Edison’s Talking Dolls

If you’re in the New York City area, you may want to reserve a spot at the Edison National Historic Site (ENHS) for tomorrow’s talk on Edison’s talking dolls, which were made by an experimental division of his lab during the 1888-1890 period. Our friends, Robin and Joan Rolfs, owners of two of the preciously rare original dolls, will be giving the main presentation. The details can be found on the Thomas Edison National Historic Park’s Facebook page.

Woman recording a talking doll cylinder

(Scientific American, courtesy of ENHS)

Eight talking-doll cylinder recordings still exist in one form or another today, and Archeophone is proud to have provided audio restorations for the ENHS project. Two of the original specimens, the earliest ones of all, were made of metal!

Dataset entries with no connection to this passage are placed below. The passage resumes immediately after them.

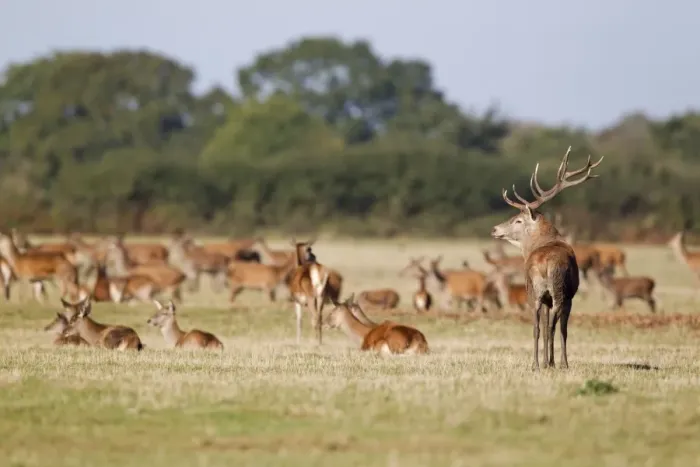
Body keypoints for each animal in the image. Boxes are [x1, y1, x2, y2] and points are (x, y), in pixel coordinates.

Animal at [491, 146, 603, 370]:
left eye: (517, 220)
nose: (495, 229)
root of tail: (544, 264)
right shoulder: (569, 296)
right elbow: (562, 329)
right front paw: (560, 362)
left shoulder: (543, 298)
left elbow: (542, 324)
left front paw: (546, 361)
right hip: (559, 290)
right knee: (553, 326)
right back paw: (556, 363)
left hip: (535, 291)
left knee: (536, 325)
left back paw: (536, 364)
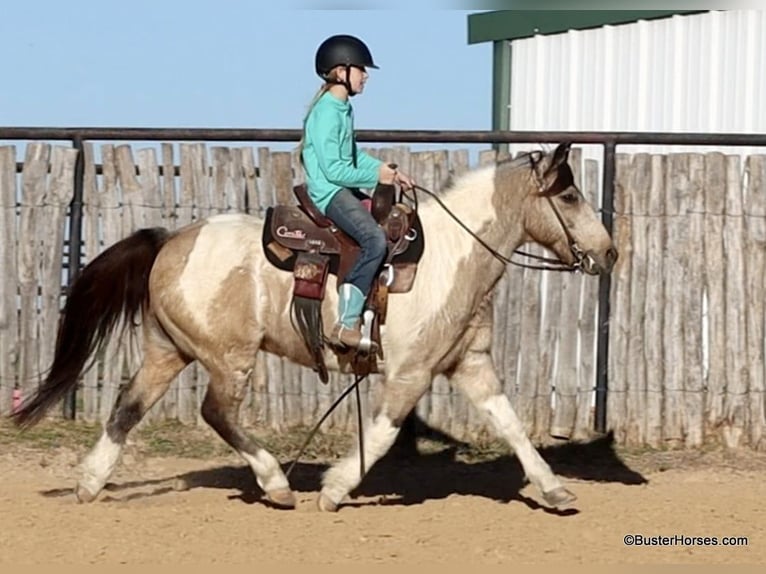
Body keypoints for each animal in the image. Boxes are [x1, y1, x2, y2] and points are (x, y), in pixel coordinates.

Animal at [10, 143, 616, 512]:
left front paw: (554, 489)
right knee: (216, 412)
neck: (451, 253)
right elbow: (383, 431)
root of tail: (170, 239)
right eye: (568, 196)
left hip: (167, 350)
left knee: (128, 406)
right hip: (228, 357)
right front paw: (336, 487)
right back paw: (277, 484)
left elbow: (510, 423)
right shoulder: (411, 371)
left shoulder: (470, 363)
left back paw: (90, 483)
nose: (609, 253)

The other six are made of brown wax and probably all date to about 1890. Some of the records were transferred using standard contact technology (such as the Archeophone universal cylinder playback system—not associated with us), others had to be scanned optically (using the IRENE system), and some are older recordings of the dolls actually playing their internal treasures and being recorded with a microphone.

Spend some time at the website set up by Jerry Fabris, curator at the Edison site: http://www.nps.gov/edis/learn/photosmultimedia/edison-talking-doll-recordings-1888-1890.htm. You can hear all eight records, with before and after sounds; and you can see a number of great photos and really get a sense of the technology. It’s a fabulous presentation.

So, what seemed like a good idea in 1888, to give the kiddies a talking plaything, turned out to have a lot of problems. The dolls were too fragile, their media too sensitive, to work properly and reliably. Furthermore, the sounds coming out of the dolls were far more likely to scare the kids to death, rather than soothe them to sleep. Have a listen to “Hickory Dickory Dock”:

(Sound courtesy of ENHS)

And that’s the best sounding one!

Notice the picture above from Scientific American. Here you have one of the young women who were employed by Edison to sit and make these recordings for hours on end, day after day while this experiment lasted. A paid servant, this unknown person is one of the very first professional recording artists.


One thought on “Edison’s Talking Dolls

  1. It’s always eerie to think of a child’s plaything from so long ago…gives it that Stephen King sort of a chill, everyone associated with the toy being long since deceased.

    Makes you wonder what kind of people they were, the recorded voices and the children who listened to them.